Today has been enjoyable. This morning we had a thunderstorm pass through De Soto, and I sat outside in my garage and watched the rain for a while. The storm developed slowly–progressively graying skies, increasing winds, and shorter intervals between thunder and lightning fed the senses of sight, sound, touch, and smell.
On another note, this past week I read Adam Hamilton’s Seeing Gray in a World of Black and White. Rev. Hamilton is senior pastor of the United Methodist Church of the Resurrection, with their central campus located in Leawood, KS. He is an excellent orator, an author, blogger, visionary, and important voice in mainline Christianity. He is passionate about evangelism, leadership development, and the Methodist denomination.
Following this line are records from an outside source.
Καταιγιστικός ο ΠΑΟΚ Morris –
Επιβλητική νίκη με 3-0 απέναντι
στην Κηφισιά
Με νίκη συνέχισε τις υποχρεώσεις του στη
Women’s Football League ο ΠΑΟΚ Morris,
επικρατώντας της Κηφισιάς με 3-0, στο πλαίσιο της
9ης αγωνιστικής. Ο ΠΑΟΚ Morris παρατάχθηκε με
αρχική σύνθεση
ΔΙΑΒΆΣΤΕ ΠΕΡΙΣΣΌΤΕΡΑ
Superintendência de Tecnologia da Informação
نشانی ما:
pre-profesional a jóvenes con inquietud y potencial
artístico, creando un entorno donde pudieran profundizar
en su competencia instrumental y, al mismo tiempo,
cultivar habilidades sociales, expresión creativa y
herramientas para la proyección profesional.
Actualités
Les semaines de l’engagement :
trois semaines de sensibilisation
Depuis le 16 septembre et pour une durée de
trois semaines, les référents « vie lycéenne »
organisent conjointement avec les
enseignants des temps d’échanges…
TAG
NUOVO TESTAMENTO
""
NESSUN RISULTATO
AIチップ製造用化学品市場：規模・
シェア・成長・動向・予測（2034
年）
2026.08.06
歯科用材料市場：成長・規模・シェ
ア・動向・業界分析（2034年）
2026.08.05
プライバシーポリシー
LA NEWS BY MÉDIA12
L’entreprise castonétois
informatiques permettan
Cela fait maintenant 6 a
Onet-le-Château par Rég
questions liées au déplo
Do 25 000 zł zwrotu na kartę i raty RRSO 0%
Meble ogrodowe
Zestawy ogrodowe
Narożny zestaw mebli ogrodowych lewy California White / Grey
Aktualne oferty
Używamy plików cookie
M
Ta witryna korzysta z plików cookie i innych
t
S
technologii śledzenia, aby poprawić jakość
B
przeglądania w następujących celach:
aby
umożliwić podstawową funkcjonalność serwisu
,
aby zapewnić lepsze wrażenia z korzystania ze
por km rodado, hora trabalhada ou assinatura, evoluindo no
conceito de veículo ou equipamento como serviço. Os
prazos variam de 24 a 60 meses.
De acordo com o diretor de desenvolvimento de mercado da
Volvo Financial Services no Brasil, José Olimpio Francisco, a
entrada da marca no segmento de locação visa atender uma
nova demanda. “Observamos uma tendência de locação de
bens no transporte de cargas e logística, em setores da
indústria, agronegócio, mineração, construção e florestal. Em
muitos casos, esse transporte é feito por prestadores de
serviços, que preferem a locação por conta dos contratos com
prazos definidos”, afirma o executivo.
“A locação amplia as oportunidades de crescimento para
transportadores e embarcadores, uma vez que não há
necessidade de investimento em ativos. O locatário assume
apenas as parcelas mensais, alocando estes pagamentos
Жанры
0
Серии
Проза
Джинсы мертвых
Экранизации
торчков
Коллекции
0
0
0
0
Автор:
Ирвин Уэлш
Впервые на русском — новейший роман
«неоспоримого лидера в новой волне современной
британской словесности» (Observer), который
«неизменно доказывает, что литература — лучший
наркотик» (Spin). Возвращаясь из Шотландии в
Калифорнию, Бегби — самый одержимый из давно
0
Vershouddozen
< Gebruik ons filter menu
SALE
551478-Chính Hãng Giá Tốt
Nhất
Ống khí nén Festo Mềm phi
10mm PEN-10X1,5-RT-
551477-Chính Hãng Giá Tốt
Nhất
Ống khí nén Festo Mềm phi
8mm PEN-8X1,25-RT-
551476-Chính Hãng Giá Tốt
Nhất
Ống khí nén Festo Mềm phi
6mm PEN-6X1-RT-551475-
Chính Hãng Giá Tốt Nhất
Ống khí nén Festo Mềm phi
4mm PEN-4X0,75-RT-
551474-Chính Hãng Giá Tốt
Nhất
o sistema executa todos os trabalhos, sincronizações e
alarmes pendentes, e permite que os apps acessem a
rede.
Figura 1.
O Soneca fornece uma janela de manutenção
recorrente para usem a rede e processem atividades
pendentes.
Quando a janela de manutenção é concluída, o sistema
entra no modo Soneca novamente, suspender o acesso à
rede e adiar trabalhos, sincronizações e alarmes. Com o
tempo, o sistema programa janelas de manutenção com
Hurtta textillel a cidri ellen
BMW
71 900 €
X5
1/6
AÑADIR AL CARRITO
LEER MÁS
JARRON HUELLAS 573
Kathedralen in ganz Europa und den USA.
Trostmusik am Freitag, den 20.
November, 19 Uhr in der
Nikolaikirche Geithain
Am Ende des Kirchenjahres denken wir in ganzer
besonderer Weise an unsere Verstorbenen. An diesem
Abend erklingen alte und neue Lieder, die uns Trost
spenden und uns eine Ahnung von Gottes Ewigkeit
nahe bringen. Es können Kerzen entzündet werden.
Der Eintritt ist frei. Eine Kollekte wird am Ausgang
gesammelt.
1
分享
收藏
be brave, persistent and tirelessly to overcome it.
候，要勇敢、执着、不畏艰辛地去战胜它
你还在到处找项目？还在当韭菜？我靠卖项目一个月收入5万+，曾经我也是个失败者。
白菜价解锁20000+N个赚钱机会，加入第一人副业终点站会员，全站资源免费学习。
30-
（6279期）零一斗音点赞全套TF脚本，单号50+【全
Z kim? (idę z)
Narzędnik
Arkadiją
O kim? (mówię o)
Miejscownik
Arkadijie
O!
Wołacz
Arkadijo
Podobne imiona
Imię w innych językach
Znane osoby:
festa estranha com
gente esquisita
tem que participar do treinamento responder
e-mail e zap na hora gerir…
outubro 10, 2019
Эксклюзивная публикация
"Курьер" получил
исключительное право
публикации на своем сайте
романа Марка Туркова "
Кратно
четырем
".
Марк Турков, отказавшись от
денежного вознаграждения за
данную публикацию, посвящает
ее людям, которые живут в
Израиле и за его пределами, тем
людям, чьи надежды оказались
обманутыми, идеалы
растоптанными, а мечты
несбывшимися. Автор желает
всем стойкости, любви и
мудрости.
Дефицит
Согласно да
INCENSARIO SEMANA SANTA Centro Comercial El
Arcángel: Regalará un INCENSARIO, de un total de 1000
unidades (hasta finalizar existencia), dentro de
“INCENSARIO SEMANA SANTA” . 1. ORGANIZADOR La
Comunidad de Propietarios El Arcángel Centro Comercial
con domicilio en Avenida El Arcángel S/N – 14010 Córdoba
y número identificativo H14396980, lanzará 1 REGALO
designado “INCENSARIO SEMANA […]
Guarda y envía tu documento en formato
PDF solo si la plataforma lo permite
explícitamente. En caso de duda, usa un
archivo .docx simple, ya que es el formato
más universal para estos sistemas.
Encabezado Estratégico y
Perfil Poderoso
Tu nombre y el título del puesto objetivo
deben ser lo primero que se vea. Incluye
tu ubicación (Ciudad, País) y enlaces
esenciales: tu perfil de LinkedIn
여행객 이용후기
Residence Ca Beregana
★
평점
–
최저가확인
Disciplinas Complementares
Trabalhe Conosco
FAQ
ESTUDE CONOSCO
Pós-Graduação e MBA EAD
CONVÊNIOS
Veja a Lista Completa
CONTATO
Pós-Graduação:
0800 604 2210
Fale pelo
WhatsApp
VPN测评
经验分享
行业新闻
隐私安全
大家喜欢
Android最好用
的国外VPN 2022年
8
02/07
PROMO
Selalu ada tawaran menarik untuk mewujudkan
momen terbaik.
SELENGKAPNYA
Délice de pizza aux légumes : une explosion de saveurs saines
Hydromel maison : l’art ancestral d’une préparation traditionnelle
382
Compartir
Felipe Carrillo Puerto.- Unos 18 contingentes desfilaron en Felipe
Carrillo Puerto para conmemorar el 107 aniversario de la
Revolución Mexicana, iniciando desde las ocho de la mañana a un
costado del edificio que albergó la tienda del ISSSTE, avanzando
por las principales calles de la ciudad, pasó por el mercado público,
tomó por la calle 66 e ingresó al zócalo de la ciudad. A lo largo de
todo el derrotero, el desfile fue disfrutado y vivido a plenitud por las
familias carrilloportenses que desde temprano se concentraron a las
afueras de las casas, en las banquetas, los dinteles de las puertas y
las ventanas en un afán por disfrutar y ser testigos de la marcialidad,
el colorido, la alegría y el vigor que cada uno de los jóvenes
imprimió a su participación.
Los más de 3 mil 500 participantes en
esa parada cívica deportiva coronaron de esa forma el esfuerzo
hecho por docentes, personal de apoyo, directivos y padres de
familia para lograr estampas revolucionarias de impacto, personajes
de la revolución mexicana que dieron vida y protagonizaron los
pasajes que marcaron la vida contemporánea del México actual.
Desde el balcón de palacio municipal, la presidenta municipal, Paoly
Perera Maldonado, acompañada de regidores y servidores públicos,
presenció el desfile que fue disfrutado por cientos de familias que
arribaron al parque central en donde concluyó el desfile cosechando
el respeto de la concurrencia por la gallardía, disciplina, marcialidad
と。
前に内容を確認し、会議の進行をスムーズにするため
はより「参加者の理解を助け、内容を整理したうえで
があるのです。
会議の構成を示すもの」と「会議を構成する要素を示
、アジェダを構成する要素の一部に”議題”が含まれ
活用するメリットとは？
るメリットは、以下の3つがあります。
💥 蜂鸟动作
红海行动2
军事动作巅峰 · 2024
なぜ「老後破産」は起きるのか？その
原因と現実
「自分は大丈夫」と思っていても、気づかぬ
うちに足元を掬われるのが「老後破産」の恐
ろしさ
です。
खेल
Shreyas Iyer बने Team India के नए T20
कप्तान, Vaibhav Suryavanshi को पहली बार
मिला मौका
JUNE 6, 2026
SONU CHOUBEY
In Seeing Gray, Hamilton casts vision for a Christianity that is able to undertake civil discourse in the public and the private square. Along with many other leading Christian voices today Hamilton is disturbed by the venomous manner in which discourse takes place between secular and religious persons, conservatives and liberals, fundamentalists and mainliners, Democrats and Republicans. Rev. Hamilton believes that Christianity possesses within its tradition the resources by which persons may avoid the polarities of black and white and meet in the middle, or at the “radical center,” embracing ”gray” as a possible way forward. After constructing a theology of “gray,” Hamilton explores how this paradigm might be applied to such hot-button issues as Abortion, Homosexuality, War, and how we elect persons to public office.
For the sake of brevity, here is my take on this book. It is satisfying at times, unsatisfying at others. Here are a few brief notes and reactions:
- Hamilton begins his book with the question, “Are Jerry Falwell and John Shelby Spong our Only Options?” As a Christian who has been swimming in an American Christianity plagued by the culture wars, I can answer firsthand that the answer to that question is “no.” Having grown up in a world where those seem to be the only choices, I am one among a number of young people who has sought out something all together different.
- Throughout his book, Hamilton adopts categories of “liberal vs. conservative,” “fundamentalists vs. modernists,” ”progressives vs. traditionalists,” “social gospel vs. evangelical gospel,” and most fully “black vs. white.” Throughout his work I found that I could not accept these categories. Because I cannot accept “black vs. white,” I cannot accept “gray.” I would rather opt for “true,” which may result in holding a conservative or liberal position on a particular issue while maintaining civility with persons who disagree. Rather than a mix between positions of “white” and “black” which result in “gray,” I’m looking for something with a bit more color.
- For attempting to forge a middle way Hamilton should be commended. This book is highly pastoral–his heart is for the church, particularly the church found in the United States. In my opinion his description of ”gray” on some issues is more successful than in other areas. If you are a United Methodist, this book may inspire you to create a type of church environment where persons of divergent viewpoints may maintain unity despite their differences. This book may also encourage you to think more deeply about your own convictions and how they relate to those who hold different perspectives, challenging you to interact with your verbal sparring partners in a more Christ-like manner. Lastly, Hamilton will challenge you to remain humble, as he points his readers to the ancient wisdom that tells us we now ”see though a glass, darkly.” (1 Cor. 13:12) I eagerly await that day “shall I know as also I am known.” (KJV)
May we hear Hamilton’s call to be persons of Christ-like love, even when we disagree.